*WHAT THIS TASK INVOLVES*. Copy out the lines of the records below, and only those lines, from the one with "fruit: none [342,207,384,248]" through the one with "ceiling fan: present", exactly as they appear.

*GIVEN DATA*.
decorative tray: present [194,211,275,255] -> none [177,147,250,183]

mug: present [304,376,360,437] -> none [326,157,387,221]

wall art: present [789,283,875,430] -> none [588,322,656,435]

--

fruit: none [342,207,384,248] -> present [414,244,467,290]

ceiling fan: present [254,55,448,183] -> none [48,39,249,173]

...

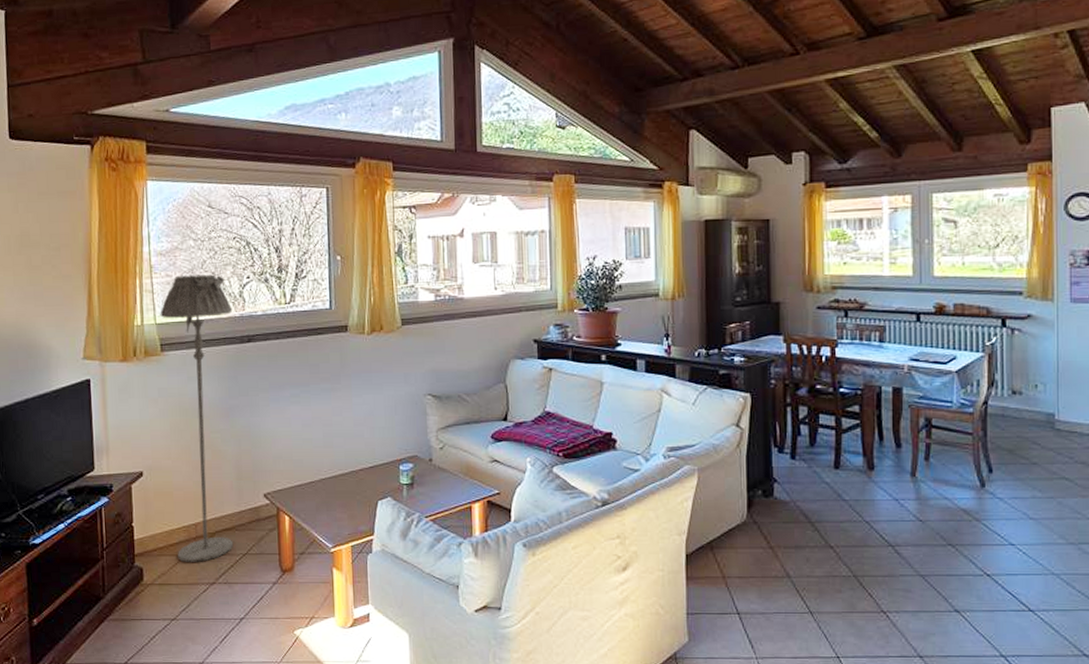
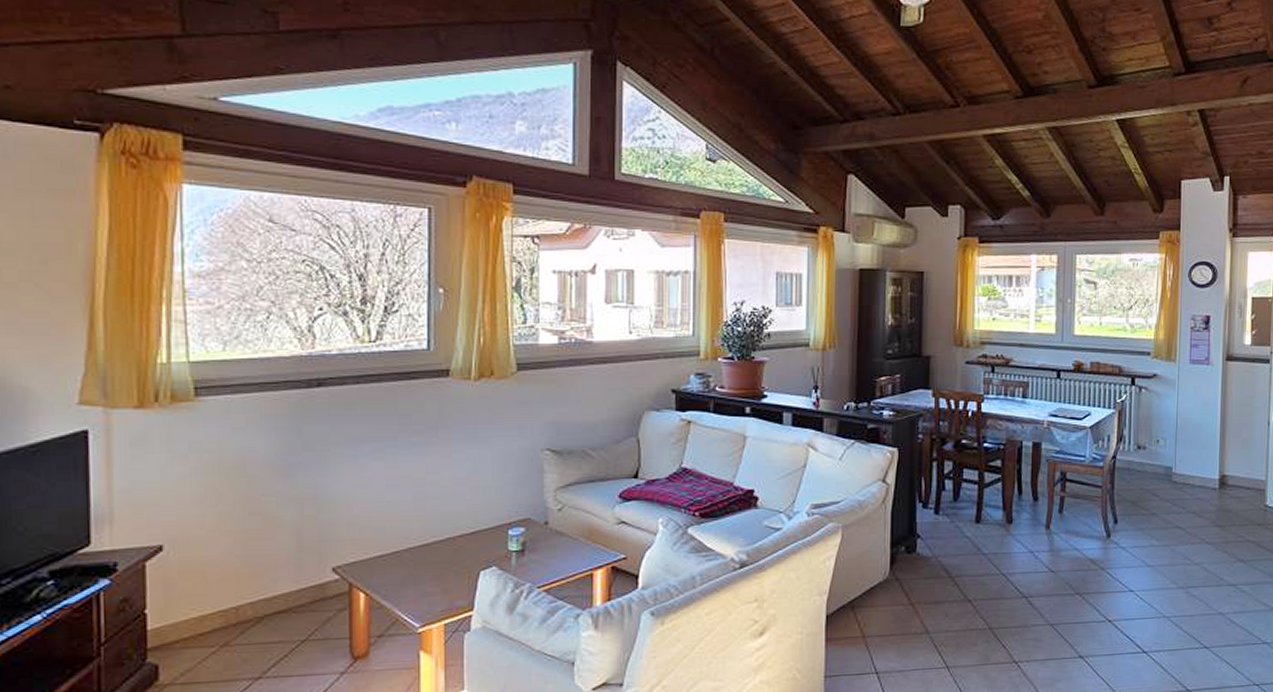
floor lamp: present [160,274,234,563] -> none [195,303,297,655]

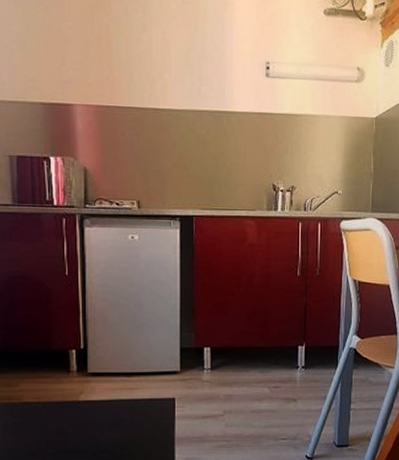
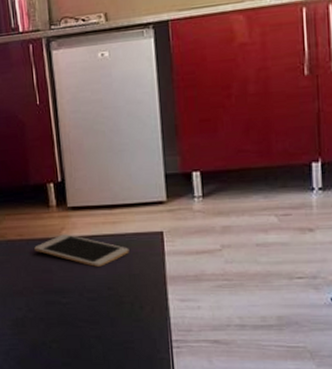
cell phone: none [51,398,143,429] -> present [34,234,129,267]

*WRITTEN REPLY*.
fruit: none [342,207,384,248] -> present [414,244,467,290]

ceiling fan: present [254,55,448,183] -> none [48,39,249,173]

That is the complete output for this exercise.